Che ruolo svolgono gli influencer?
«L’influencer alimenta e veicola processi di intrattenimento. È l’incarnazione dei processi di polarizzazione. Diventa un avatar e quando il contenuto diventa secondario rispetto all’avatar si creano delle situazioni per cui la gente si stufa e cambia aria. C’è una stagionalità negli influencer, c’è un decadimento fisso, una regolarità statistica…».      

Guerra e social.
«I social network sono diventati il piano su come si svolge la propaganda da entrambe le parti. Il punto è che la narrativa russa si basa su paradigmi del ‘900, potenza, grande leader. Mentre dalla parte ucraina, Zelensky è un influencer che potrebbe far scuola alla Ferragni e sul piano mediatico narrativo l’Ucraina ha vinto 8 a 0. Dal punto di vista della circolazione delle informazioni di propaganda i meccanismi sono sempre gli stessi, io devo dare informazioni che accendano l’animo di quelli che sono già dalla mia parte. Questo gioco quindi attecchisce in chi deve attecchire e non attecchisce dove non avrebbe mai attecchito. La dinamica è esattamente sempre la stessa». 

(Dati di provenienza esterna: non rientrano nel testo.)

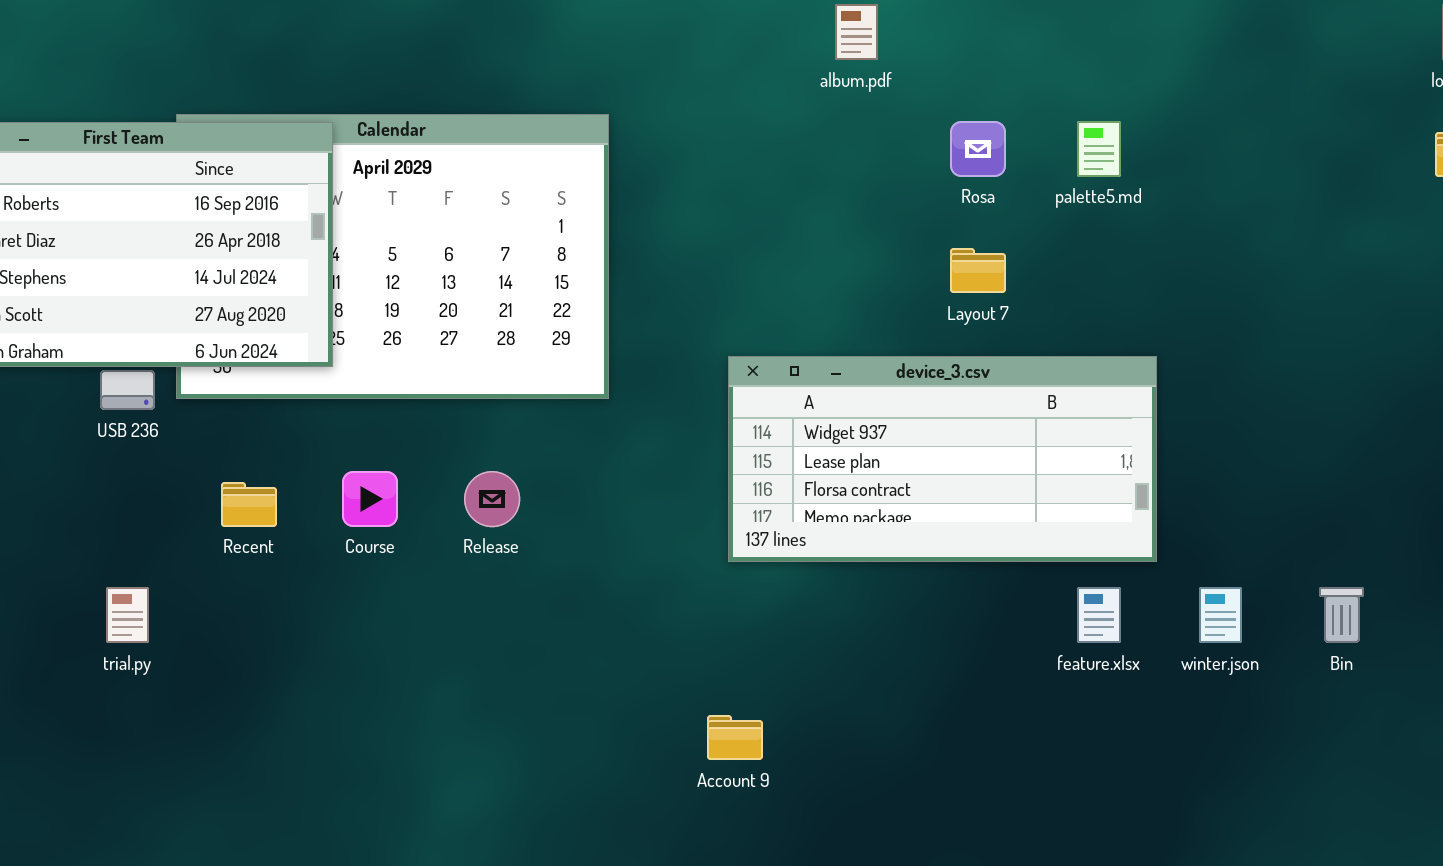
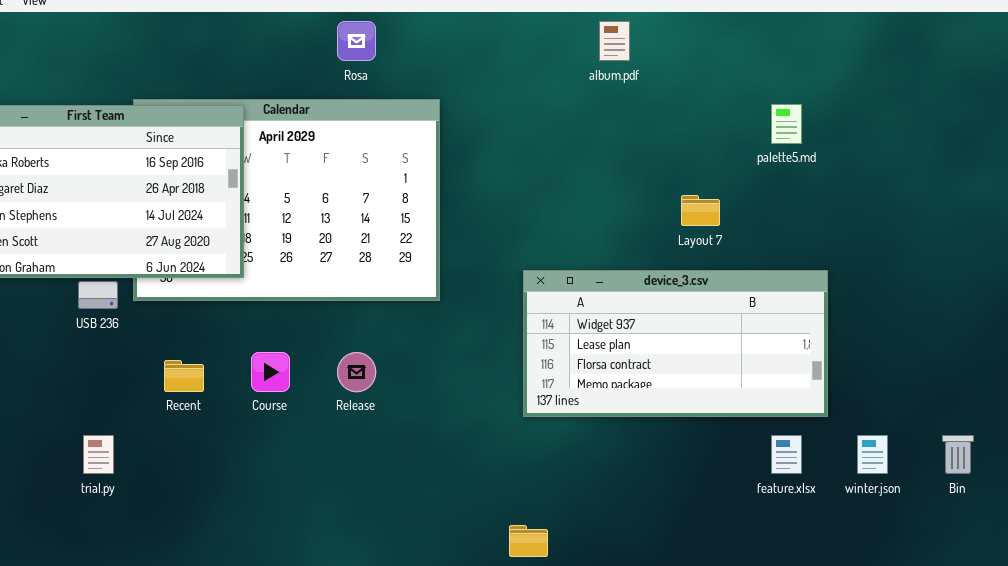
Rosa: [950,121,1006,177] -> [337,21,376,61], moved

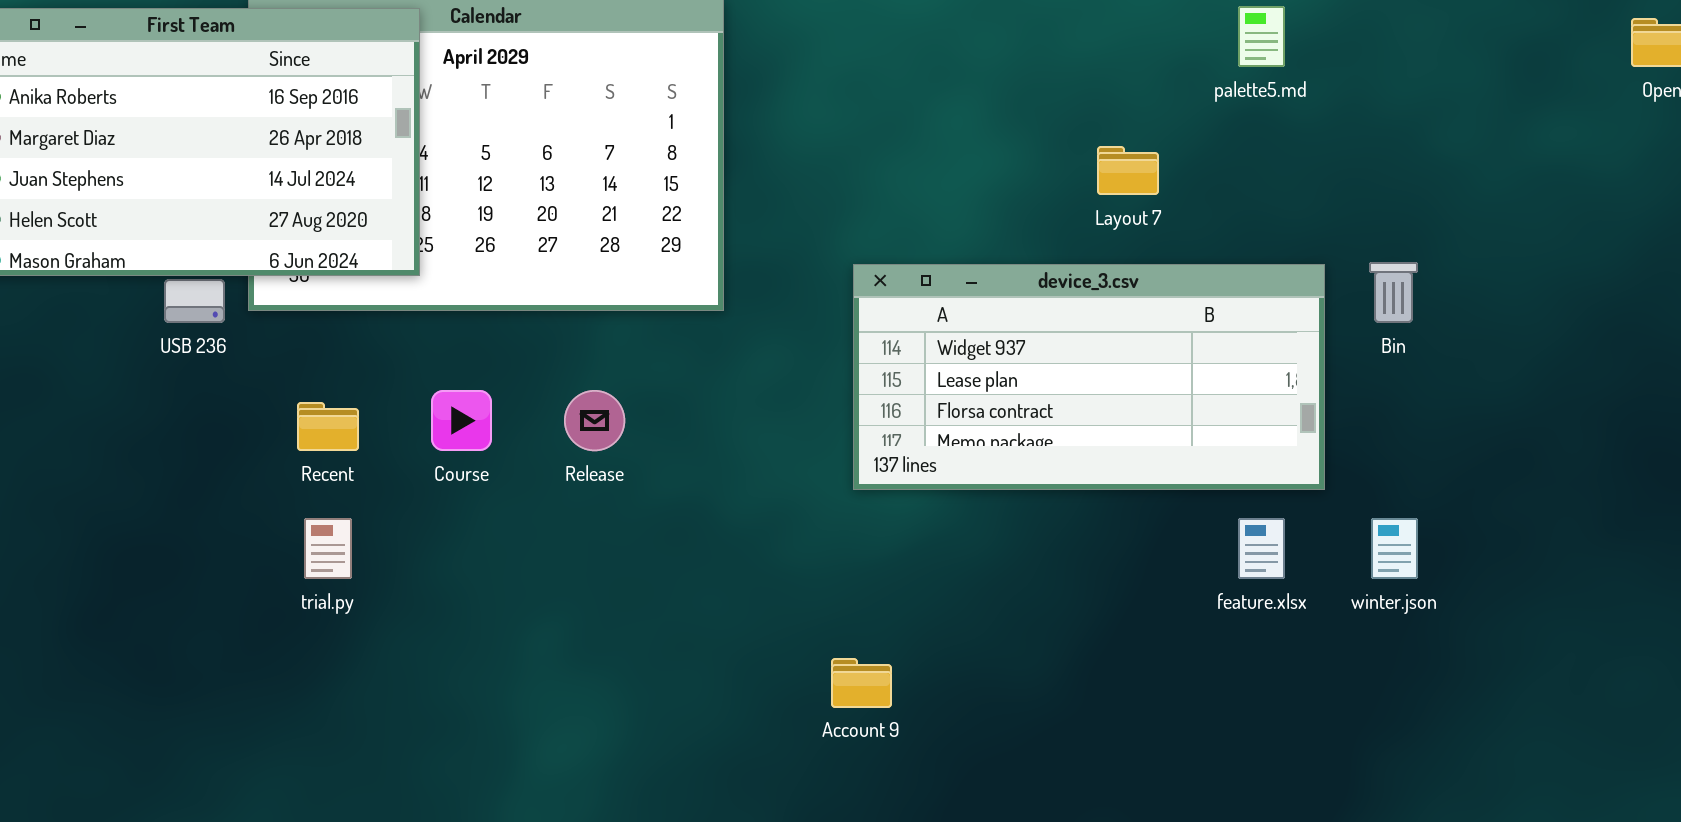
trial.py: [83,435,114,474] -> [304,518,352,579], moved
Bin: [942,435,974,474] -> [1369,262,1418,323], moved

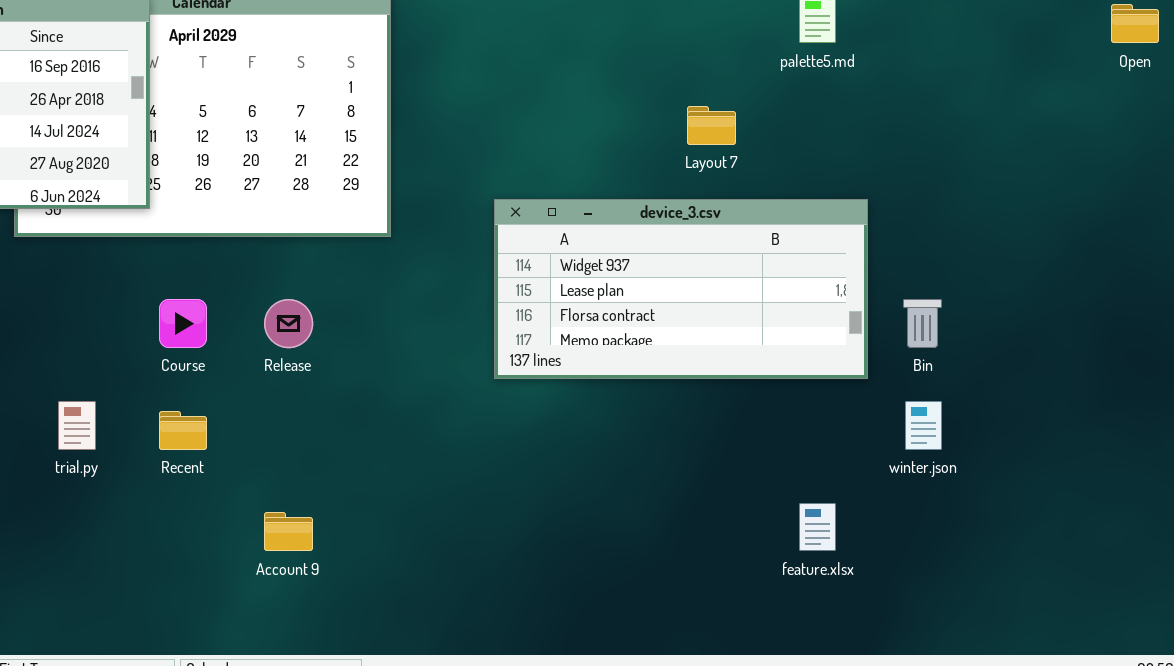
Bin: [1369,262,1418,323] -> [903,299,942,348], moved
Recent: [297,402,359,451] -> [159,411,207,450], moved
feature.xlsx: [1238,518,1285,579] -> [799,503,836,551], moved
Account 9: [831,658,892,708] -> [264,512,313,551], moved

I bot che ruolo hanno svolto? Le piattaforme hanno imparato a gestire il problema?
«No. I bot sono dei tentativi di barare con l’algoritmo dei feed. Quindi funziona entro una certa soglia e nella fase iniziale, quella del lancio del post. Gli effetti che hanno sono però marginali. Tutti usano comunque i bot, ci provano tutti a fare quel tipo di inflation e cheating all’interno del marchingegno social. Poi i russi hanno speso tanti soldi ma i risultati sono stati limitati».

Come cambieranno i social nel futuro?
«Penso che il conflitto rimarrà. Cambieranno le modalità e il linguaggio man mano che cambia la piattaforma. Già lo switching da Facebook a Instagram ha portato grossi cambiamenti, ad un linguaggio molto più iconografico e con molte più immagini. Adesso invece Tik Tok si basa sui video. Cambiando la modalità di comunicazione cambia anche il potenziale di impatto, si va verso nuove forme di comunicazione ma le dinamiche di fondo che tendono alla polarizzazione e alla formazione del gruppo tribale resteranno le stesse».